Perhaps what is needed is a more conducive international sovereign debt architecture, coupled with a change in the governance system in Africa.

“Today, the United States government is one of the smallest creditors in low-income countries, with only $ 370 million in bad debts. China, on the other hand, with more than $ 31 billion in bad debts on heavily indebted poor countries (HIPCs), is a larger creditor than all other government creditors combined, ”said Scott Morris, in his testimony before the US House Subcommittee on Security, International Development and Monetary Policy.

“It will be a question of which terms prevail. The Paris Club cannot compete with China’s spending credit capacity. Within the Paris Club, there is a credit limit on import-export banks (around 12%). China, not having respected these limits, can go as far as it wants – sometimes [up to] 50% – they want [lend] freely, ”said Alexander Demissie, founding director of The China-Africa Advisory. The Africa report.

China also appears to have a variable and evolving approach.

“China faces its own economic, monetary and financial challenges. This could decrease the amounts it is willing to lend to African countries, ”explains Prin.

She adds: “China’s attitude also varies depending on the context, there are two types of countries. If they have natural resources, like Angola, they will have high debt service capacities and will be less of a problem for China. Poorer countries with fewer resources and low growth may have more difficulty ”

Sovereign bonds and downgrades

In response to these challenges, the first joint debt relief initiative under the G20 – Debt Service Suspension Initiative (DSSI) – was created.

Debt service includes interest and principal payments on loans, but also on sovereign bonds. They are issued to raise public funds and repay past loans. While 18 African countries joined the DSSI in April 2020, many of them experienced a loss of confidence in their markets. At the same time, Fitch Ratings downgraded seven of the 19 sovereign states rated in sub-Saharan Africa.

“Rating agencies have become chief deterrents and […] very dogmatic. They say if you even plan to reconfigure or restructure your debt, we’ll lower your grades. These are the same agencies that were give AAA ratings just before the global financial crisis [in 2008]. They haven’t really changed or understood the realities on the ground, ”Zemedeneh Negatu, global president of the Fairfax Research Institute, said at a talk at Chatham House.

Default and restructuring

With the DSSI being extended until the end of 2021, questions about possible defaults on the continent remain.

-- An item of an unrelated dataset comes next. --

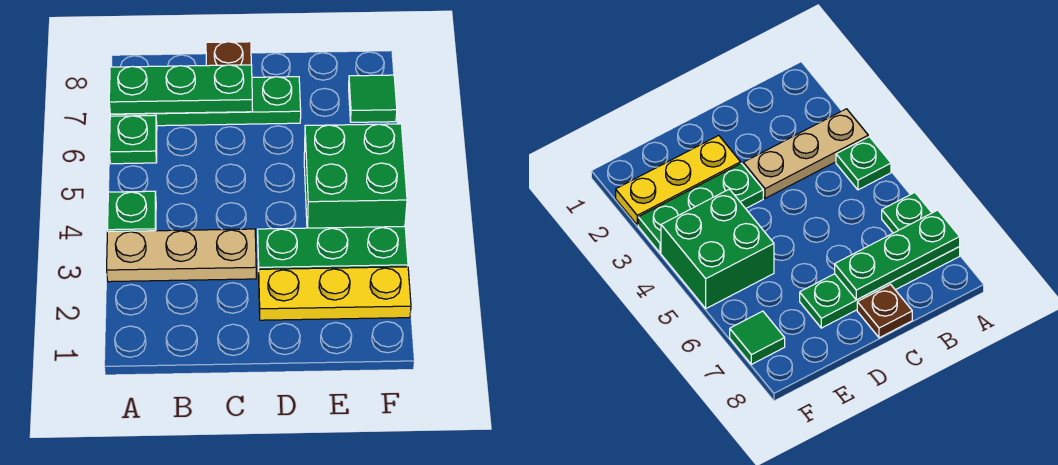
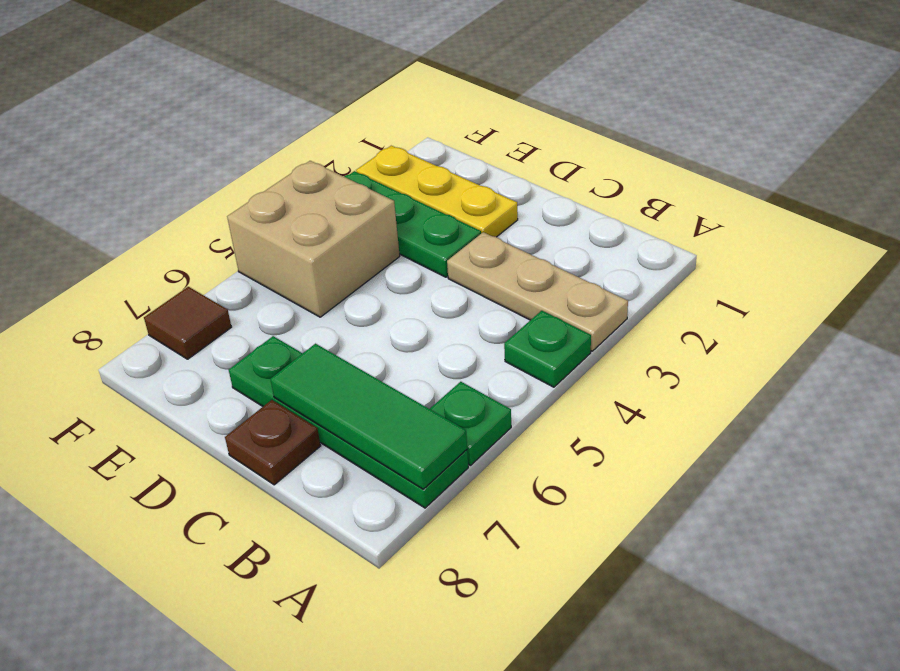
green 1x3 plate [109,65,253,114] -> green 1x3 tile [270,344,467,489]
green 2x2 brick [304,124,407,228] -> tan 2x2 brick [227,161,400,317]
green 1x1 tile [349,75,397,122] -> brown 1x1 tile [144,287,231,359]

According to the IMF’s “Regional Economic Outlook for Sub-Saharan Africa”, “non-resource-dependent countries are expected to see their average per capita income increase by 21.6% by 2025. Oil exporters, who are among the most populous countries in the region, will have no gain in per capita income during this period.

Until there, Zambia is the only country to have defaulted on its bond (Eurobond). Its economy – which is based on copper production – and its high debt-to-GDP ratio (94.5% in 2020) seem to confirm IMF forecasts.

However, restructuring through the DSSI could have other motivations. “It has nothing to do with Ethiopia’s repayment capacity, we only have a billion dollars of bonds that we manage on a regular basis. It is not a question of bankruptcy or insolvency, it is a question of obtaining additional financial support – therefore restructuring – because it is at the heart of our [Homegrown Economic Agenda] reforms, ”Ethiopia’s Finance Minister Eyob Tekalgn Tolina said at the Chatham House conference.

At the end of the line

Although the absence of a clear agreement between China and the Paris Club may serve African countries benefiting from DSSI, “a two-way pandemic leads to a two-way recovery,” said Kristalina Georgieva, managing director from the IMF.

Perhaps what is needed is “a more conducive international sovereign debt architecture, coupled with a change in the governance system in Africa,” says Rabbah Arezki, chief economist and vice president for the region MENA at the World Bank.